Condenação inédita rompe silêncio sobre estupro na ditadura, mas ainda cabe recurso

A Justiça Federal condenou o ex-sargento Antonio Waneir Pinheiro Lima, o “Camarão”, por violência contra Inês Etienne Romeu em 1971. Para fontes de diferentes campos, a decisão abre um precedente histórico na responsabilização por crimes da ditadura.
Condenação inédita rompe silêncio sobre estupro na ditadura, mas ainda cabe recurso

Condenação inédita rompe silêncio sobre estupro na ditadura, mas ainda cabe recurso
Mais de meio século depois dos crimes na Casa da Morte, em Petrópolis, a Justiça Federal impôs uma condenação inédita por estupro cometido durante a ditadura. O veredito transforma uma violência historicamente encoberta em responsabilidade penal — embora ainda possa ser contestado em recurso.

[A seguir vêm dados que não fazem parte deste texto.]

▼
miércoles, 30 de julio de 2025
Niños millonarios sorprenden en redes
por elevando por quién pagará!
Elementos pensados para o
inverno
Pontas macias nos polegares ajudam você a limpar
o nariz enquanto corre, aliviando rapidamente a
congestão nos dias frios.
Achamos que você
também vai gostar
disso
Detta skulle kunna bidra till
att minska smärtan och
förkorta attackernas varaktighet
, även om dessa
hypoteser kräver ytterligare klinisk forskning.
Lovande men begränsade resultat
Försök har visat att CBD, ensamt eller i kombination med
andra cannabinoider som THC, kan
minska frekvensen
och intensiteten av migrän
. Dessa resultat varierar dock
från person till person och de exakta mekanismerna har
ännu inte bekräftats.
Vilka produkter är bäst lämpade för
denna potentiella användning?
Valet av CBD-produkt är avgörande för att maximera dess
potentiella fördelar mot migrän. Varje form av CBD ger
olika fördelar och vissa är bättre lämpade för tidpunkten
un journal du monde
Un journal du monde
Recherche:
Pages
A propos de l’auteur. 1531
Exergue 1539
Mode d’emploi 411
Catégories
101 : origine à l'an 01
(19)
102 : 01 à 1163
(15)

O ex-sargento Antonio Waneir Pinheiro Lima, conhecido como “Camarão”, recebeu pena de 12 anos, 11 meses e 25 dias de reclusão, em regime inicial fechado, por cárcere privado qualificado e estupro contra a historiadora e militante Inês Etienne Romeu, em 1971. A sentença também determinou a perda de seu cargo militar. Para a cobertura da oposição, o caso é um marco por ser a primeira condenação brasileira especificamente por estupro no contexto da ditadura e por atingir um agente estatal décadas após os fatos.

A leitura pró-governo acrescenta a engrenagem jurídica que permitiu à ação avançar: a juíza Maria Isadora Tiveron Frizão tratou os atos como crimes contra a humanidade, portanto imprescritíveis e incompatíveis com a proteção da Lei de Anistia. A decisão invocou normas internacionais e a jurisprudência da Corte Interamericana de Direitos Humanos, em contraste com a interpretação tradicional que blindou violações do período.

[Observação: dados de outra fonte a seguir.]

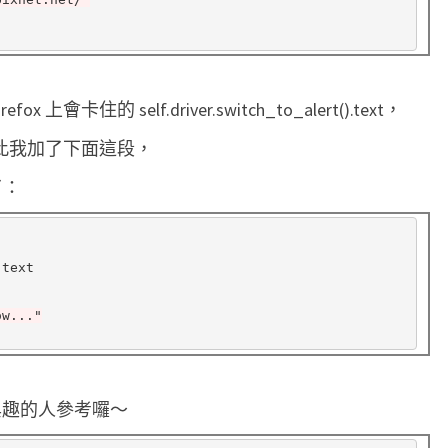
 上會卡住的 self.driver.switch_to_alert().text，
，因此我加了下面這段，
了：
.
ow..."
有興趣的人參考囉～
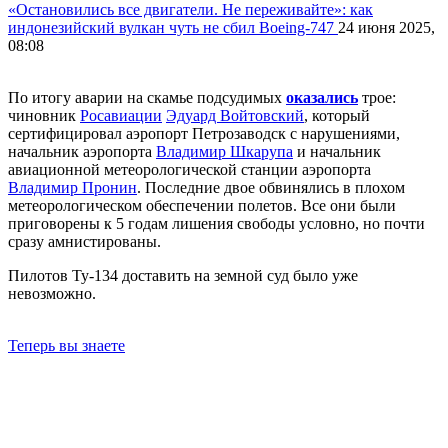
«Остановились все двигатели. Не переживайте»: как
индонезийский вулкан чуть не сбил Boeing-747
24 июня 2025,
08:08
По итогу аварии на скамье подсудимых
оказались
трое:
чиновник
Росавиации
Эдуард Войтовский
, который
сертифицировал аэропорт Петрозаводск с нарушениями,
начальник аэропорта
Владимир Шкарупа
и начальник
авиационной метеорологической станции аэропорта
Владимир Пронин
. Последние двое обвинялись в плохом
метеорологическом обеспечении полетов. Все они были
приговорены к 5 годам лишения свободы условно, но почти
сразу амнистированы.
Пилотов Ту-134 доставить на земной суд было уже
невозможно.
Теперь вы знаете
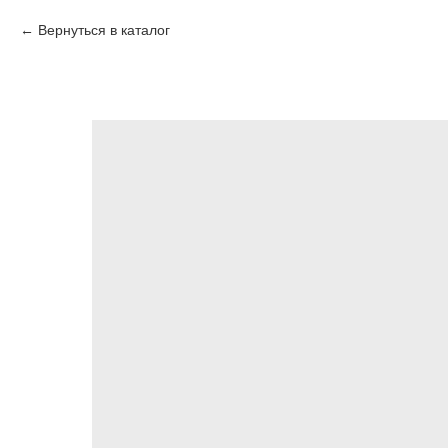
Вернуться в каталог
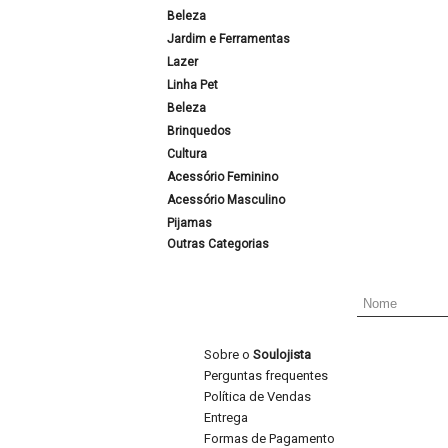
Beleza
Jardim e Ferramentas
Lazer
Linha Pet
Beleza
Brinquedos
Cultura
Acessório Feminino
Acessório Masculino
Pijamas
Outras Categorias
Sobre o
Soulojista
Perguntas frequentes
Política de Vendas
Entrega
Formas de Pagamento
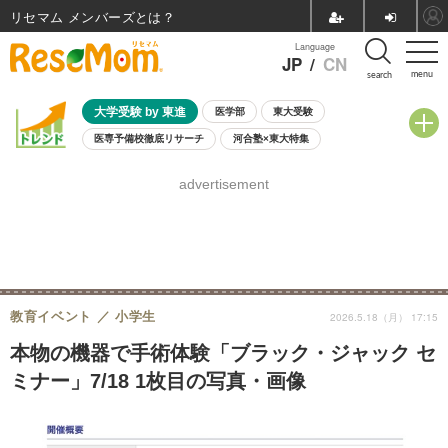
リセマム メンバーズ
Language
JP
/
CN
menu
search
大学受験 by 東進
医学部
東大受験
医専予備校徹底リサーチ
河合塾×東大特集
親子で考える大学選び
高校受験
中学受験
小学校受験
advertisement
共通テスト
夏休み
8月開催学校説明会・相談会
8月開催イベント・WS
全国公立高校 過去問
人気記事
自由研究教材（小学生向け）
自由研究教材（中学生向け）
ランキング
教育イベント
小学生
2026.5.18（月） 17:15
本物の機器で手術体験「ブラック・ジャック セ
ミナー」7/18 1枚目の写真・画像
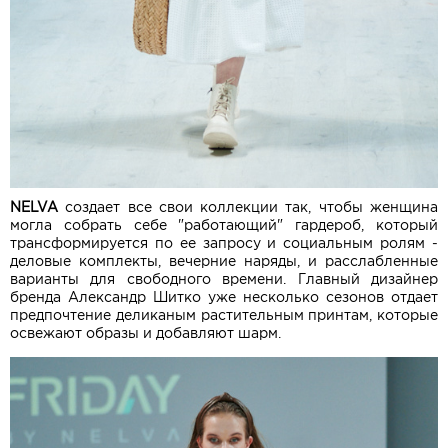
NELVA
создает все свои коллекции так, чтобы женщина
могла собрать себе "работающий" гардероб, который
трансформируется по ее запросу и социальным ролям -
деловые комплекты, вечерние наряды, и расслабленные
варианты для свободного времени. Главный дизайнер
бренда Александр Шитко уже несколько сезонов отдает
предпочтение деликаным растительным принтам, которые
освежают образы и добавляют шарм.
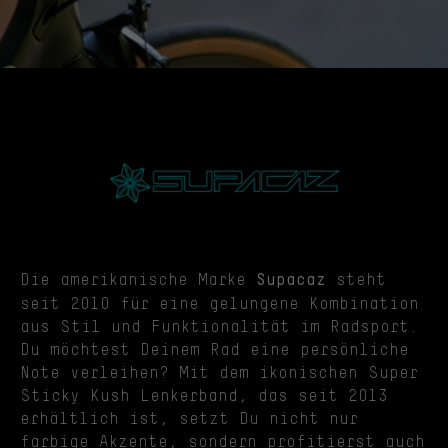
Die amerikanische Marke
steht
Supacaz
seit 2010 für eine gelungene Kombination
aus Stil und Funktionalität im Radsport.
Du möchtest Deinem Rad eine persönliche
Note verleihen? Mit dem ikonischen Super
Sticky Kush Lenkerband, das seit 2013
erhältlich ist, setzt Du nicht nur
farbige Akzente, sondern profitierst auch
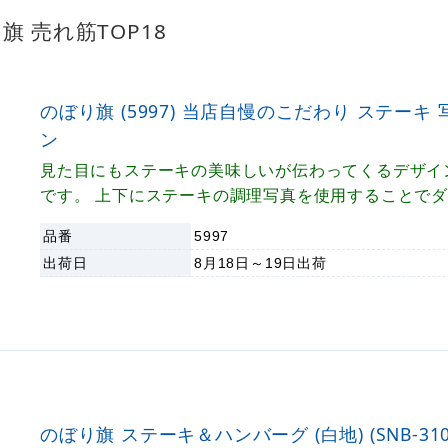
旗 売れ筋TOP18
のぼり旗 (5997) 当店自慢のこだわり ステーキ
ン
見た目にもステーキの美味しいが伝わってくるデザイ
です。 上下にステーキの調理写真を使用することで
ステーキの美味しさを発信。 黒の落ち着いたデザイ
品番
5997
店の定番のぼり旗です。
出荷日
8月18日～19日
出荷
のぼり旗 ステーキ＆ハンバーグ (白地) (SNB-310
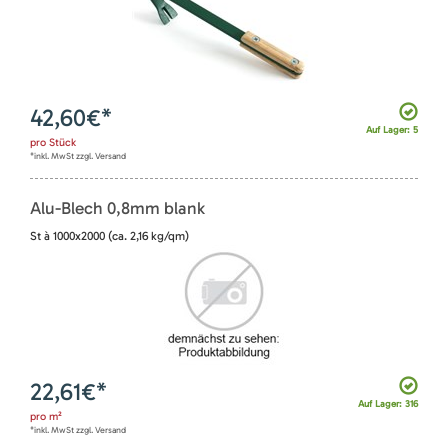
42,60
€*
Auf Lager: 5
pro
Stück
*inkl. MwSt zzgl. Versand
Alu-Blech 0,8mm blank
St à 1000x2000 (ca. 2,16 kg/qm)
22,61
€*
Auf Lager: 316
pro
m²
*inkl. MwSt zzgl. Versand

As duas perspectivas convergem no caráter histórico da sentença e na centralidade do relato de Inês, única sobrevivente conhecida da Casa da Morte. Divergem na ênfase: uma destaca o avanço institucional da responsabilização; a outra sublinha a tese que enfrenta a anistia e a clandestinidade estatal. Na sentença, a palavra da vítima ganhou “especial valor probatório” diante das condições em que os crimes foram cometidos.

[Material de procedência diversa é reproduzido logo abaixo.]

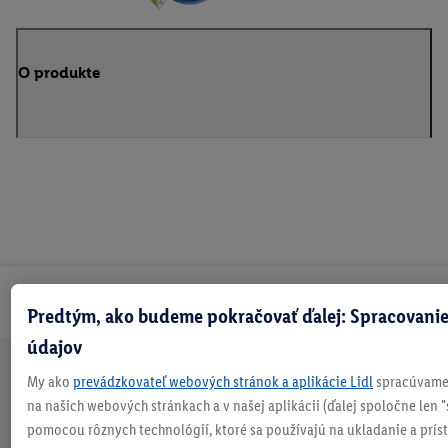
O produkte
Odoberaj Newsletter!
Predtým, ako budeme pokračovať ďalej: Spracovanie
údajov
My ako
prevádzkovateľ webových stránok a aplikácie Lidl
spracúvame 
Doprava
30 dní na
Vrátenie
Každý
Bezpečný nákup
na našich webových stránkach a v našej aplikácii (ďalej spoločne len "
zadarmo
vrátenie
zadarmo
týždeň
nad 70 €¹
niečo nové
pomocou rôznych technológií, ktoré sa používajú na ukladanie a prís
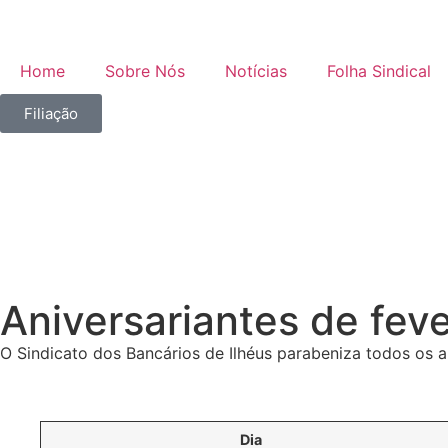
Home
Sobre Nós
Notícias
Folha Sindical
Filiação
Aniversariantes de feve
O Sindicato dos Bancários de Ilhéus parabeniza todos os a
Dia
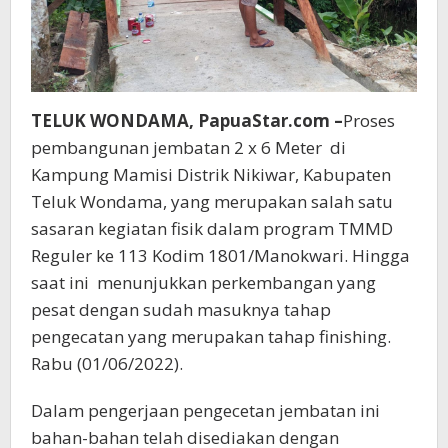
TELUK WONDAMA, PapuaStar.com –
Proses
pembangunan jembatan 2 x 6 Meter di
Kampung Mamisi Distrik Nikiwar, Kabupaten
Teluk Wondama, yang merupakan salah satu
sasaran kegiatan fisik dalam program TMMD
Reguler ke 113 Kodim 1801/Manokwari. Hingga
saat ini menunjukkan perkembangan yang
pesat dengan sudah masuknya tahap
pengecatan yang merupakan tahap finishing.
Rabu (01/06/2022).
Dalam pengerjaan pengecetan jembatan ini
bahan-bahan telah disediakan dengan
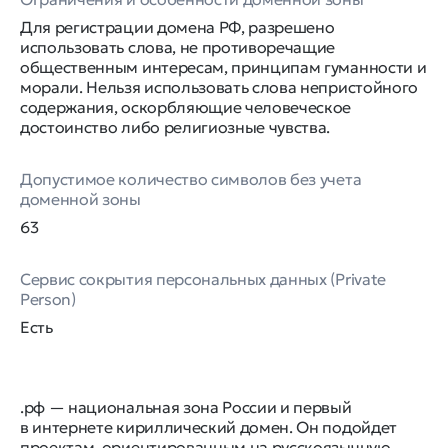
Для регистрации домена РФ, разрешено
использовать слова, не противоречащие
общественным интересам, принципам гуманности и
морали. Нельзя использовать слова непристойного
содержания, оскорбляющие человеческое
достоинство либо религиозные чувства.
Допустимое количество символов без учета
доменной зоны
63
Сервис сокрытия персональных данных (Private
Person)
Есть
.рф — национальная зона России и первый
в интернете кириллический домен. Он подойдет
проектам, ориентированным на русскоязычную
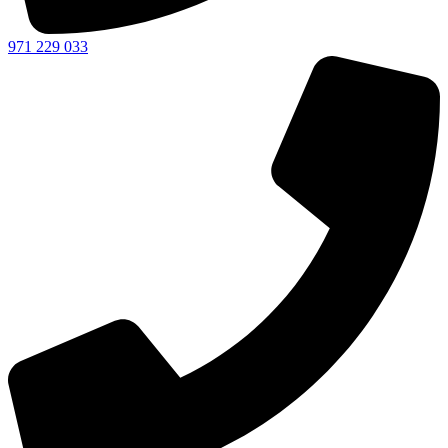
971 229 033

Em relato registrado após sua libertação, Inês descreveu a rotina de tortura: “Esbofetearam-me e deram-me pancadas na cabeça. Colocavam-me completamente nua, de madrugada, no cimento molhado, quando a temperatura estava baixíssima”. Morta em 2015, ela não viu a decisão; seu testemunho, porém, tornou-se o centro de um precedente que o Judiciário brasileiro demorou décadas para produzir.